Living in Summit County surrounded by the Rocky Mountains provides daily motivation for people like Koob and Howdyshell, for whom the mountains are always calling. Howdyshell, who lives in Breckenridge, finds himself skinning up the resort a lot these days due to his busy schedule. In the summer, he says Frisco’s Mount Royal is one of his favorite places in the whole world.
“You can basically stand on top of the Town of Frisco and it feels like you’re looking straight down,” Howdyshell says.
Those kinds of rewards are exactly why locals and visitors climb these mountains that test their endurance, strength, willpower and fitness.
“It’s a very easy test for us — ‘I’m going to climb up it or run down it.’ That’s the solo part of it — it makes us feel good about ourselves having done that,” Howdyshell says. “And I also think we like to be part of a group — we’ve very social animals. It’s very easy up here to find people you get along with socially and who also value that accomplishment of running up that mountain.”
Mike Minor moved to Frisco in 2013 with one goal: become a professional snowboarder. He worked at Copper Mountain as a liftie for two seasons and got hooked up with the Adaptive Action Sports crew. He started racing and immediately winning — a lot. Within three months, he had his first invite to a major international competition in The Netherlands. Minor also picked up two medals — gold for banked slalom and bronze for snowboard-cross — at the PyeongChang 2018 Paralympic Winter Games.
Minor, who was born missing his right forearm, won the banked slalom World Cup title in his first season of international racing.
A Pennsylvania native, he says Summit County is his new home. He’s been to 15 countries in three years to compete, but there’s no place like home.
“The mountains, the people, the lifestyle — there’s something healthy and holistic about it,” he says. “Everyone you meet here when you’re living this kind of lifestyle, they believe in the same things and they want to help you succeed in the goals you’ve set for yourself.”
Howdyshell says the entire Summit County community welcomes and encourages the pursuit of outdoor passions.
“We’re supported incredibly well by local government and local businesses,” he said. “The ski areas are all really good about participating in the community and hosting races, and having very kind uphill policies.

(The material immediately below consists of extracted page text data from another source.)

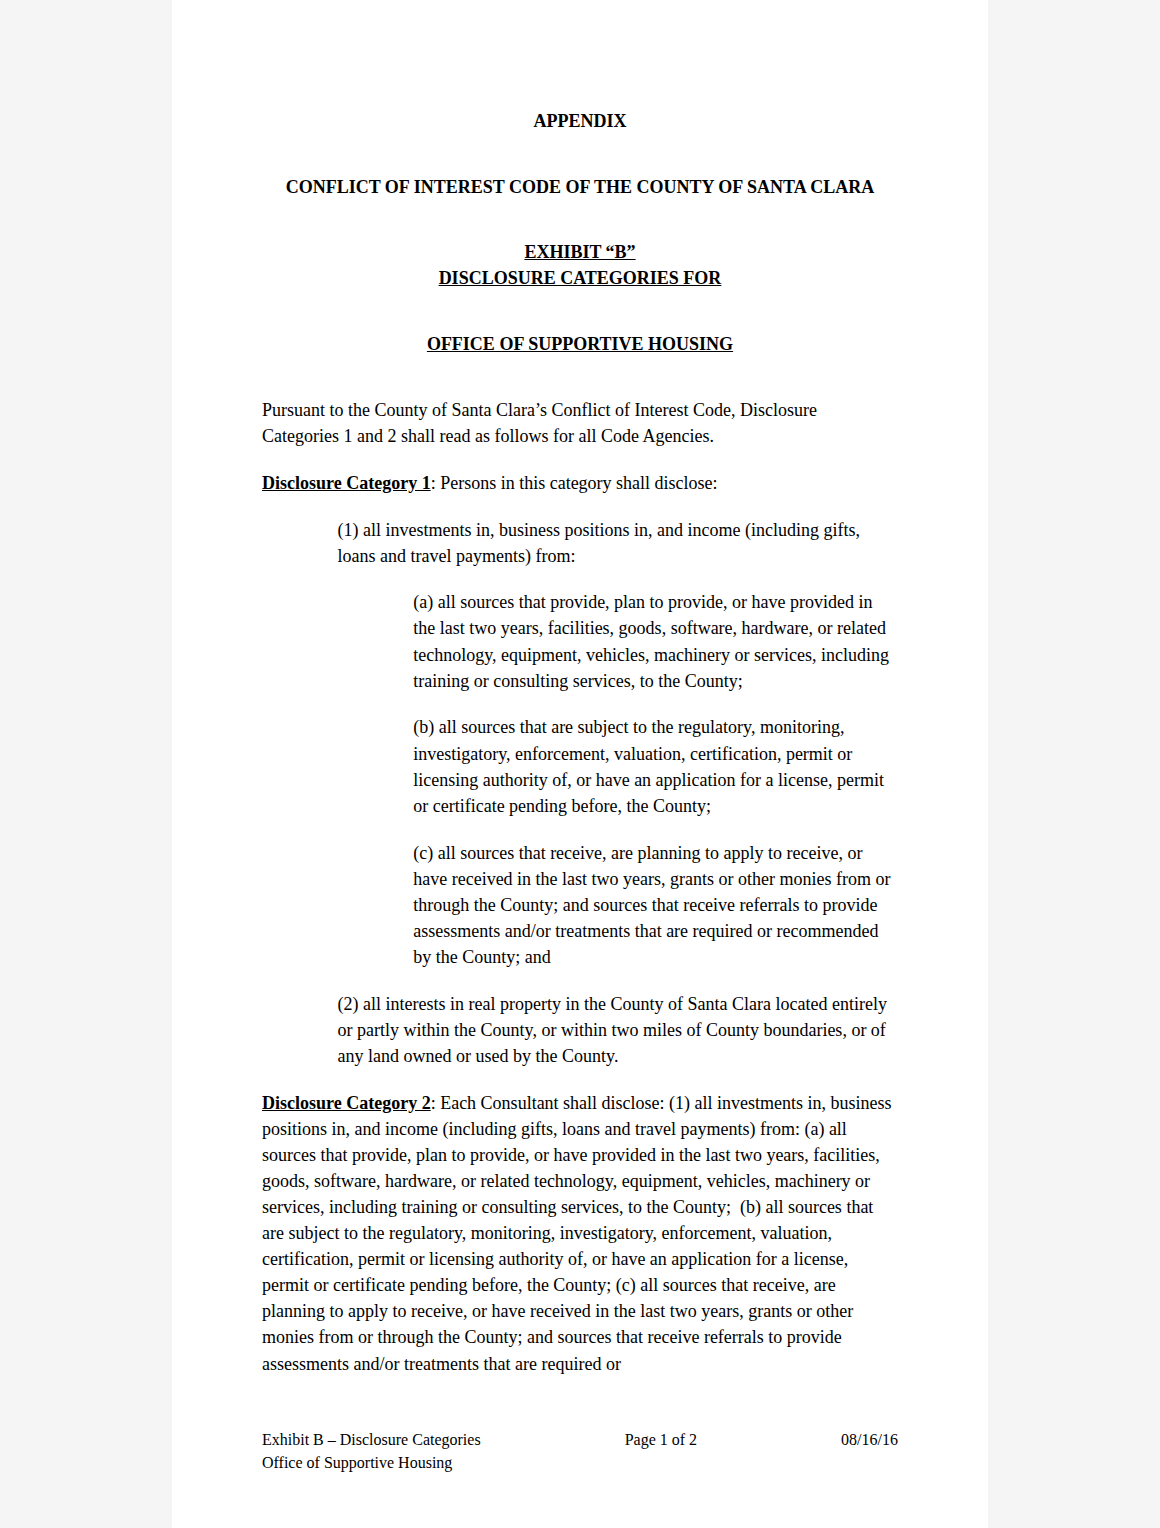APPENDIX
CONFLICT OF INTEREST CODE OF THE COUNTY OF SANTA CLARA
EXHIBIT “B”
DISCLOSURE CATEGORIES FOR
OFFICE OF SUPPORTIVE HOUSING
Pursuant to the County of Santa Clara’s Conflict of Interest Code, Disclosure Categories 1 and 2 shall read as follows for all Code Agencies.
Disclosure Category 1: Persons in this category shall disclose:
(1) all investments in, business positions in, and income (including gifts, loans and travel payments) from:
(a) all sources that provide, plan to provide, or have provided in the last two years, facilities, goods, software, hardware, or related technology, equipment, vehicles, machinery or services, including training or consulting services, to the County;
(b) all sources that are subject to the regulatory, monitoring, investigatory, enforcement, valuation, certification, permit or licensing authority of, or have an application for a license, permit or certificate pending before, the County;
(c) all sources that receive, are planning to apply to receive, or have received in the last two years, grants or other monies from or through the County; and sources that receive referrals to provide assessments and/or treatments that are required or recommended by the County; and
(2) all interests in real property in the County of Santa Clara located entirely or partly within the County, or within two miles of County boundaries, or of any land owned or used by the County.
Disclosure Category 2: Each Consultant shall disclose: (1) all investments in, business positions in, and income (including gifts, loans and travel payments) from: (a) all sources that provide, plan to provide, or have provided in the last two years, facilities, goods, software, hardware, or related technology, equipment, vehicles, machinery or services, including training or consulting services, to the County; (b) all sources that are subject to the regulatory, monitoring, investigatory, enforcement, valuation, certification, permit or licensing authority of, or have an application for a license, permit or certificate pending before, the County; (c) all sources that receive, are planning to apply to receive, or have received in the last two years, grants or other monies from or through the County; and sources that receive referrals to provide assessments and/or treatments that are required or
Exhibit B – Disclosure Categories Office of Supportive Housing
Page 1 of 2
08/16/16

It feels to me like everybody’s in it.”
Find your next adventure in Frisco
In Frisco, there’s no shortage of places for adrenaline-pumping fun. Here are a few favorites:
Winter at the Frisco Adventure Park
A multi-lane tubing hill, beginner ski and ride hill, horse drawn sleigh rides and 27 kilometers of Nordic ski trails and 10k of snowshoe trails make the Frisco Adventure Park a hub of winter sports action. This is the ideal place to learn to ski and snowboard with the assistance of a Copper Mountain instructor, or if you want to take a turn at cross-country skiing, the Frisco Nordic Center has you covered with daily lessons and even some specialty clinics. A 4,000-square-foot day lodge provides respite on cold days.

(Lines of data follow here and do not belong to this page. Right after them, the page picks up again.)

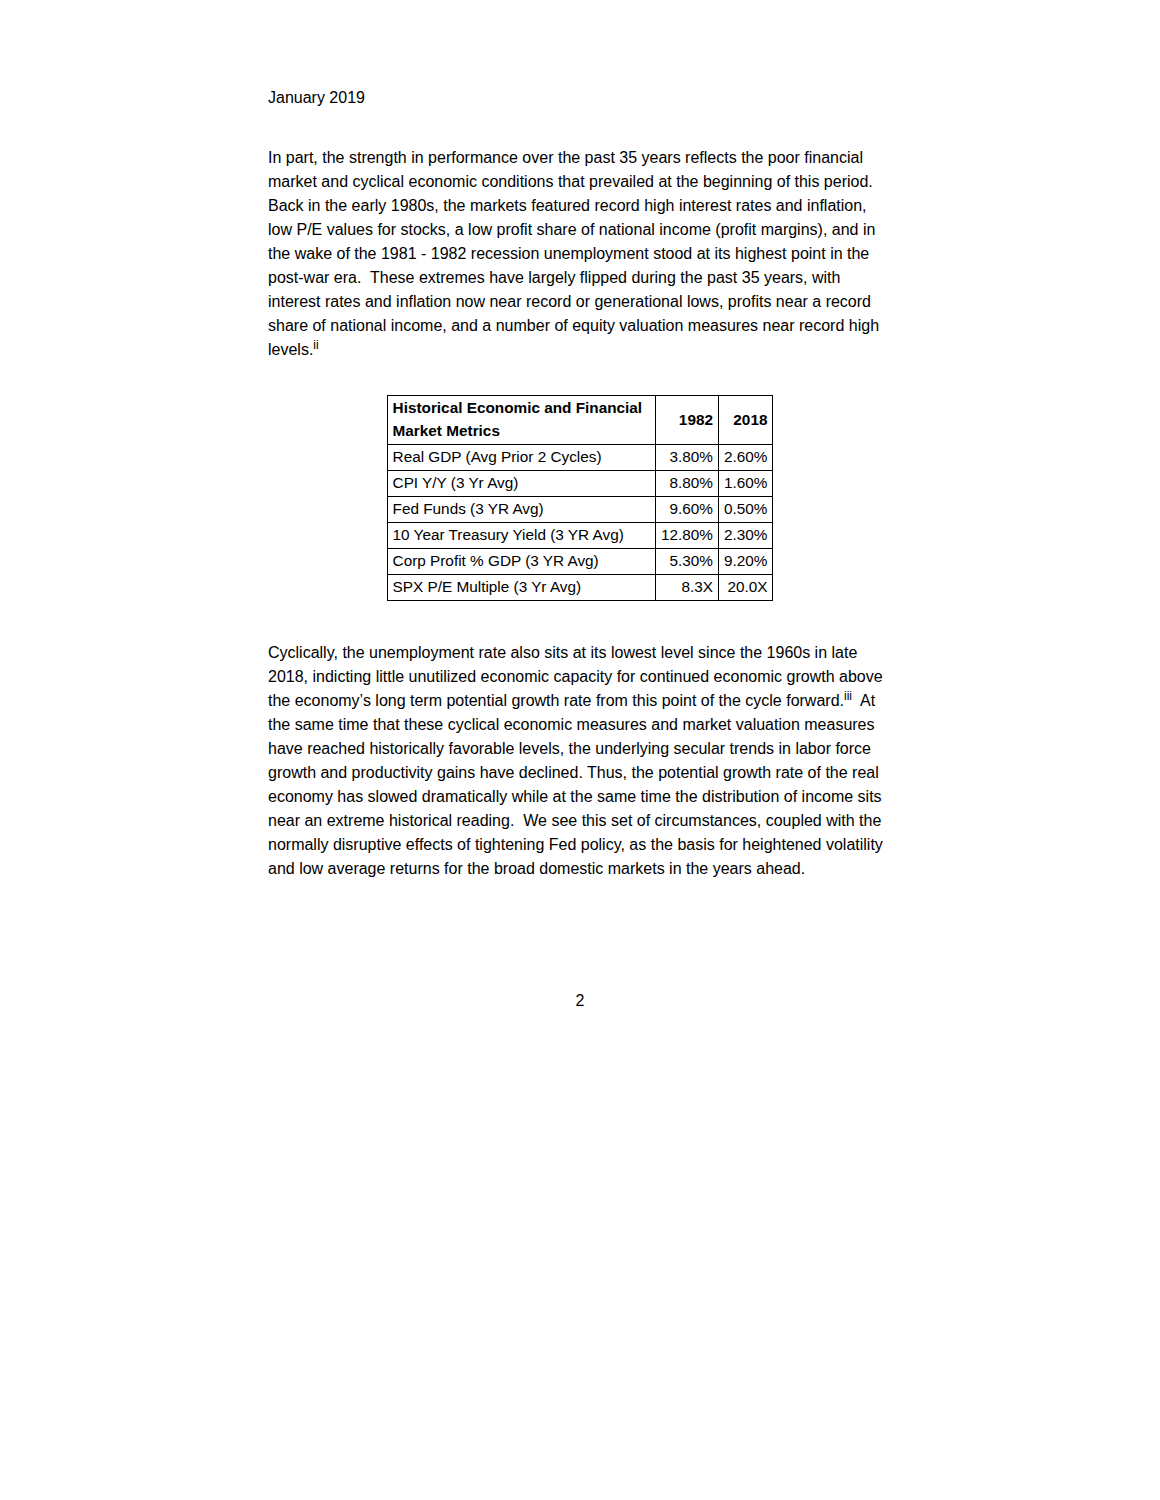January 2019
In part, the strength in performance over the past 35 years reflects the poor financial market and cyclical economic conditions that prevailed at the beginning of this period. Back in the early 1980s, the markets featured record high interest rates and inflation, low P/E values for stocks, a low profit share of national income (profit margins), and in the wake of the 1981 - 1982 recession unemployment stood at its highest point in the post-war era. These extremes have largely flipped during the past 35 years, with interest rates and inflation now near record or generational lows, profits near a record share of national income, and a number of equity valuation measures near record high levels.ii
| Historical Economic and Financial Market Metrics | 1982 | 2018 |
| --- | --- | --- |
| Real GDP (Avg Prior 2 Cycles) | 3.80% | 2.60% |
| CPI Y/Y (3 Yr Avg) | 8.80% | 1.60% |
| Fed Funds (3 YR Avg) | 9.60% | 0.50% |
| 10 Year Treasury Yield (3 YR Avg) | 12.80% | 2.30% |
| Corp Profit % GDP (3 YR Avg) | 5.30% | 9.20% |
| SPX P/E Multiple (3 Yr Avg) | 8.3X | 20.0X |
Cyclically, the unemployment rate also sits at its lowest level since the 1960s in late 2018, indicting little unutilized economic capacity for continued economic growth above the economy’s long term potential growth rate from this point of the cycle forward.iii At the same time that these cyclical economic measures and market valuation measures have reached historically favorable levels, the underlying secular trends in labor force growth and productivity gains have declined. Thus, the potential growth rate of the real economy has slowed dramatically while at the same time the distribution of income sits near an extreme historical reading. We see this set of circumstances, coupled with the normally disruptive effects of tightening Fed policy, as the basis for heightened volatility and low average returns for the broad domestic markets in the years ahead.
2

Summer at the Frisco Adventure Park
Summer at the Frisco Adventure Park uncovers miles of trails that wind through the forest and along the shores of Dillon Reservoir and are ideal for hiking, mountain biking and trail running. There are also campgrounds, picnic facilities, chuck wagon rides, a ball field and multi-purpose field.
Frisco Skate Park
The Frisco Skate Park will open this summer with a $600,000+ redesign and build by Evergreen Skateparks. This park checks in at nearly 30,000 square feet and showcases elements ideal for every level and type of skater. This will be the perfect summer skate destination with a campground, disc golf course and Dillon Reservoir nearby.
Frisco Bike Park
The Frisco Bike Park has four different park amenities for riders of all sizes and abilities: a pump track, a slopestyle course, dirt jumps and a dual slalom course. Even if you are not looking to get off the ground with your bike, this park has a lot to offer the average mountain biker who wants to get better at riding trails.